Book Aid International, a global non-profit that provides books and helps libraries globally, recently made a donation of 4 000 books to the Zimbabwe chapter of the International Board on Books for Young People (IBBY).
Half of the books were sourced from the UK while the other half were purchased from Zimbabwean publishers. The donation was recognised formally last Friday at a ceremony held at the Harare City Library.
Deputy Provincial Education director in the Ministry of Primary and Secondary Education, Crispen Naison, was the guest of honour.
Chairperson of the Harare City Library board Joe Muzurura, IBBY Zimbabwe chair Virginia Phiri, and her deputy, Greenfield Chilongo, as well as author Jenny Yon and Josephine Muganiwa, the editor of the IBBY Zimbabwe section, College Press officials and students, attended the event.
Children from St Giles Special School, Zuvarabuda, and Chengu primary schools got the chance to recite poems and listen to book readings while speakers switched between various topics.
The participation of learners, teachers, authors, parents and librarians at the event highlighted the importance and demand of books in promoting a reading culture among the beneficiaries.
“The event was a reminder of the key players in the book chain and why these have to be continuously nurtured in order to have an efficient infrastructure that guarantees a regular supply of books to all who need and use them, especially children who read for study, pleasure and long term learning,” Chilongo told IndependentXtra.

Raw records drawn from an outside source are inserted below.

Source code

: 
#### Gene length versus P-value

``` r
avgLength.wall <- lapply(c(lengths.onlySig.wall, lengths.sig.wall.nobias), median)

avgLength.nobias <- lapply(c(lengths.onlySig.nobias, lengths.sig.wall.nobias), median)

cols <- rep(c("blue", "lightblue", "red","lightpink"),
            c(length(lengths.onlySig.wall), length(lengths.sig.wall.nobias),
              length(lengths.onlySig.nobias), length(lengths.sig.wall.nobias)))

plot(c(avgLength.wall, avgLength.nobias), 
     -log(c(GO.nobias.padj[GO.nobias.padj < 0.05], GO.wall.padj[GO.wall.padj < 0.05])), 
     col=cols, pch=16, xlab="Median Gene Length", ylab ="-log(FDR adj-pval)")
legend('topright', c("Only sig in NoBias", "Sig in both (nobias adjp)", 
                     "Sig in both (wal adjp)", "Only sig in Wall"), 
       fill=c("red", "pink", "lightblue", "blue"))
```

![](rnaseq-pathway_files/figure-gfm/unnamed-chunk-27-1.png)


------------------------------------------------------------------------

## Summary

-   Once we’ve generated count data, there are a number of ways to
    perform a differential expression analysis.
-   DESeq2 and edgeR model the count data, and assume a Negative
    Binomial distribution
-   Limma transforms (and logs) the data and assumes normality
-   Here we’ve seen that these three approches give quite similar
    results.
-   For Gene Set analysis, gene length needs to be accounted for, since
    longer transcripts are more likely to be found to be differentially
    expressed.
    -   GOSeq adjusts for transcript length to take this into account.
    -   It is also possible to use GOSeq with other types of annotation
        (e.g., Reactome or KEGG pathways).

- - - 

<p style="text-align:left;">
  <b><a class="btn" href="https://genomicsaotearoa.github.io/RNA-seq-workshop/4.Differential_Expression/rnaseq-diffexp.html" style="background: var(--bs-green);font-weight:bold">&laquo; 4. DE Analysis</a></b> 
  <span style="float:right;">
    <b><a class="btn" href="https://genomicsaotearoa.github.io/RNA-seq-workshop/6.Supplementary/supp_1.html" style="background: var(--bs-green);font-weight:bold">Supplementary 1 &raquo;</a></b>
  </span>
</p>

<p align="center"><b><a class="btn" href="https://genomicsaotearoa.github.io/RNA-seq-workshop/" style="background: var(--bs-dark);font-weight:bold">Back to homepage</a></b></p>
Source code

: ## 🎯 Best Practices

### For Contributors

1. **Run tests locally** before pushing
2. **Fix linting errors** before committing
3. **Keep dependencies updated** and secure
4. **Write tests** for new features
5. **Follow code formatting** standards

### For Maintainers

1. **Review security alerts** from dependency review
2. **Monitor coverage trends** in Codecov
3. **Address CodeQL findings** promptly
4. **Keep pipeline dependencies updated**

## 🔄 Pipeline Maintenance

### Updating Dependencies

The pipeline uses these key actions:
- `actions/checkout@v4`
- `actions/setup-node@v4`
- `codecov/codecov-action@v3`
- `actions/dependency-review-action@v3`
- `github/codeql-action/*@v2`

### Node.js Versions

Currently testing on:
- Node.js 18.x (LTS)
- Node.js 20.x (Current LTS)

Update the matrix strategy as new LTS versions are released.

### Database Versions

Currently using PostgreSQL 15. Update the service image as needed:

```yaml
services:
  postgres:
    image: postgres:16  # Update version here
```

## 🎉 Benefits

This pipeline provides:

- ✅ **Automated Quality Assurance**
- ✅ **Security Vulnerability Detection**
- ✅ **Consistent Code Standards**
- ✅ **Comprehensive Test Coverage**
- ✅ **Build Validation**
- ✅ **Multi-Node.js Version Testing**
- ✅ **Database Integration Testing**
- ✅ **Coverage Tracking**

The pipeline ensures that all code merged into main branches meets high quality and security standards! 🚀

IBBY’s main interest is to promote the love of books and reading among young people so that they grow with a diverse mindset, knowledge and independent thinking.
“The mission, vision and goals of Book Aid International are similar to those of IBBY. We both seek to put books in the hands of readers. We both strive to develop an informed society capable of capitalising on the available opportunities,” said Chilongo.
The book event also served as a celebration of the ongoing collaborative relationship between Book Aid International, who are the main source of the donated books, IBBY Zimbabwe chapter, which is responsible for delivering the books to libraries and schools, and local publishers. In the current exercise, IBBY distributed books to schools and libraries in Harare, Norton, Zimunya in Mutare and Rushinga in Mashonaland Central.
Three of IBBY literary programmes have so far involved collaboration with the Harare City Library. The relationship, according to Phiri, began during the height of the pandemic in 2021 when they realised that it was impossible to visit schools for storytelling sessions with children. IBBY then came up with the idea of putting stories on CDs and giving them away to schools; the CD launch was hosted at the public library and was followed by One Page Children’s Stories which were distributed at schools last year.
The Harare City library is a trust which belongs to the residents of Harare and is not run by the city fathers, but jointly by the Justice ministry, Master of High Court and also through the mayor’s office.